Over the past month, negotiations between Democrats and the White House over another coronavirus stimulus bill crawled to a halt, and Senate Republicans lined up behind a “skinny” stimulus proposal designed to exacerbate partisan divisions. Thus it’s the perfect time for someone to toss a compromise into the mix before everyone in Washington gives up until after the November elections. It’s the kind of challenge that the Problem Solvers Caucus was created to tackle: simply identify the provisions that both parties support and aim right down the middle on items of contention. That’s exactly what the group of 25 Democratic and 25 Republican U.S. House members aims to do in the COVID-relief plan it unveiled on Tuesday — though even its members acknowledge it has little chance of being enacted.
The $1.5 trillion proposal, being fronted by the caucus’s co-chairs, Democrat Josh Gottheimer and Republican Tom Reed, begins with a second installment of the highly popular $1,200 per person (and $500 per child) stimulus checks. While the details haven’t been published yet, the checks will probably track those made available in the CARES Act in March and proposed again in the House-passed HEROES Act in May and the White House/GOP HEALS Act released in July (though largely abandoned later in the pursuit of a “skinnier” bill that could attract fiscal fanatics). That would mean roughly 160 million checks and a price tag of $300 billion.
With this dessert as the featured item, the Problem Solvers proposal gives Republicans a COVID-19 liability shield for corporations and nonprofits, Senate Majority Leader Mitch McConnell’s top priority, and gives Democrats smaller versions of spending categories they’ve pressed in the HEROES Act, as the New York Times explains:
The measure would reinstate lapsed federal jobless aid at $450 per week for eight weeks, then replace up to $600 weekly in lost wages for an additional five weeks. That is more than Republicans wanted, but less than the flat, $600-a-week benefit that lapsed at the end of July, which Democrats have insisted must be extended in full. And the proposal would send $500 billion to strapped state and local governments, less than the nearly $1 trillion Democrats included in their $3.4 trillion stimulus plan that passed the House in May, but roughly double what the White House has signaled it could support …
In addition to money for state and local governments and for schools, lawmakers included $100 billion for testing, contact tracing and other health initiatives to try to increase the nation’s testing capacity to three million tests a day. There is money for expanding rural and urban broadband, supporting agricultural workers and extending the 2020 census to ensure an accurate count.

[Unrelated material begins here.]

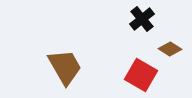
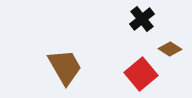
red square: moved 1 px up; rotated 20 degrees clockwise
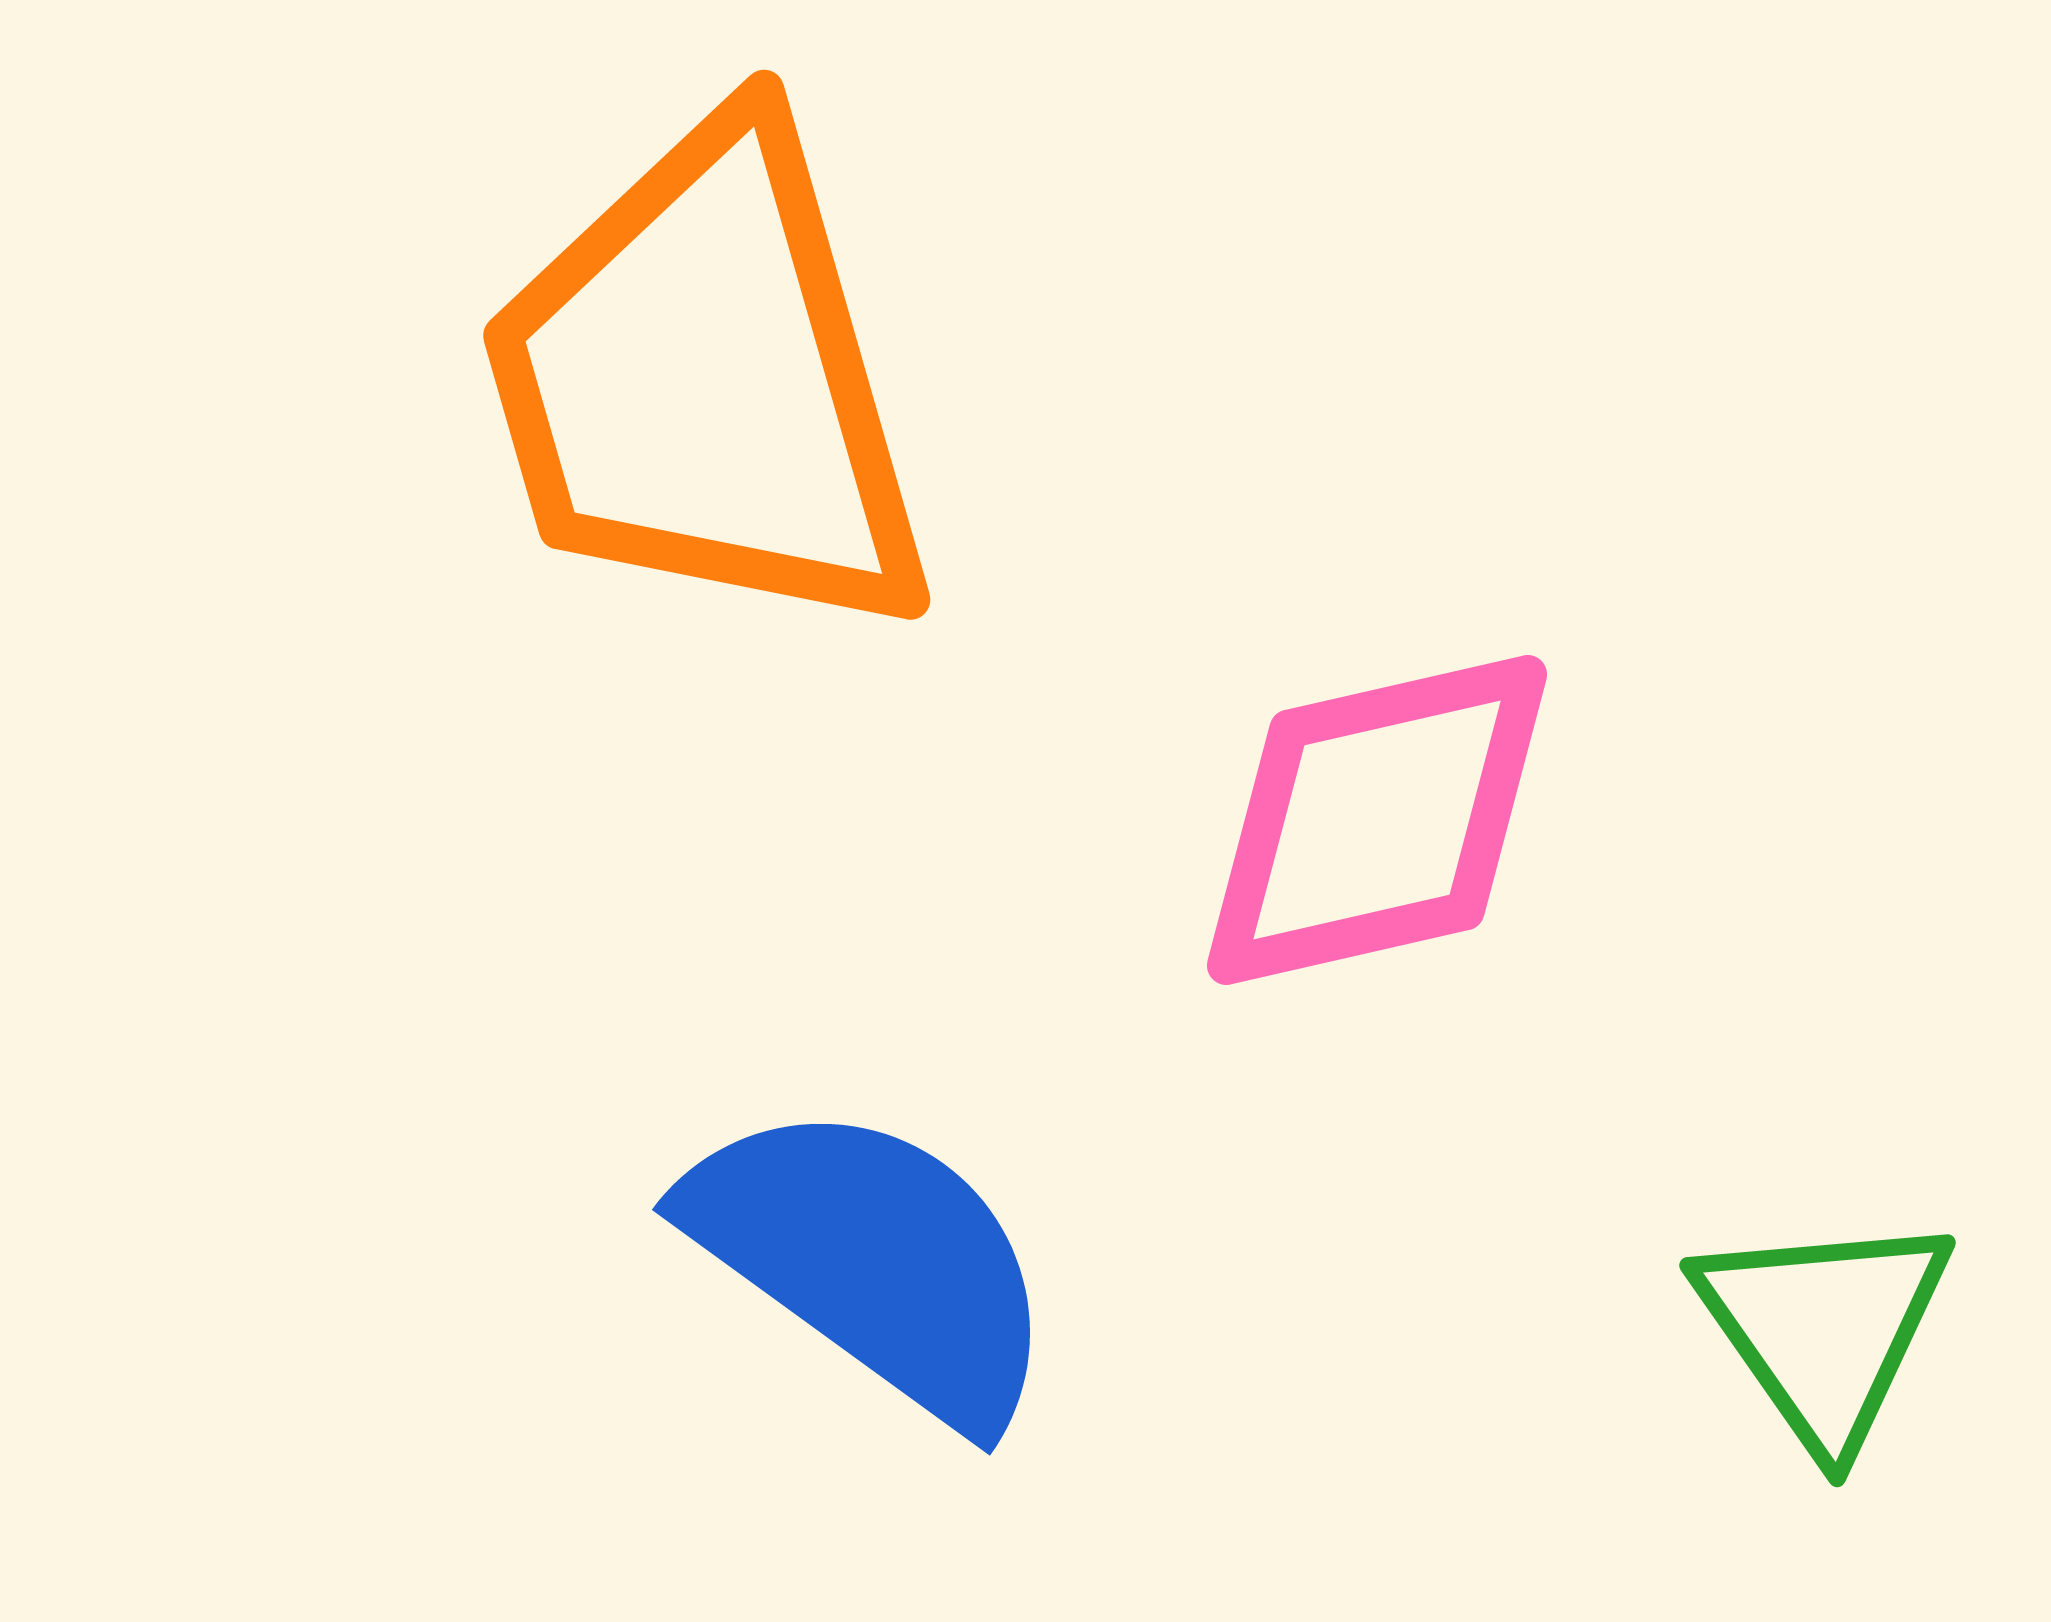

The bill would allocate $25 billion for mortgage and rental assistance, $130 billion for schools and $15 billion for the beleaguered Postal Service, as well as separate funds to administer the 2020 elections during a health crisis and for food assistance programs.
The congressional Republican leadership is not likely to leap on a proposal sure to alienate the hard-core conservatives for whom the “skinny stimulus” was a stretch. And Nancy Pelosi and Chuck Schumer, who know Democrats have superior leverage thanks to their control of the House and enough votes to block any legislation in the Senate, have already offered to slice more than a trillion dollars from the price tag of the HEROES provisions and may be loath to move unilaterally again.
So if there’s any likely buyer for the Problem Solvers compromise, it might be the White House, where Donald Trump is facing an uphill climb to November and could really use improved public perceptions of his handling of COVID-19 and the fallout. The hardest pill for him to swallow would probably be the state-and-local assistance, given his frequent denunciation of prior Democratic proposals as representing “bailouts” of profligate governments and his current war with “Democrat cities” as alleged hellholes teeming with swarthy looters itching to spill over into pristine suburbs.
Gottheim and Reed have acknowledged their proposal is primarily intended to restart negotiations, so the question is whether anyone of significance reacts favorably instead of kicking the can down the road past November.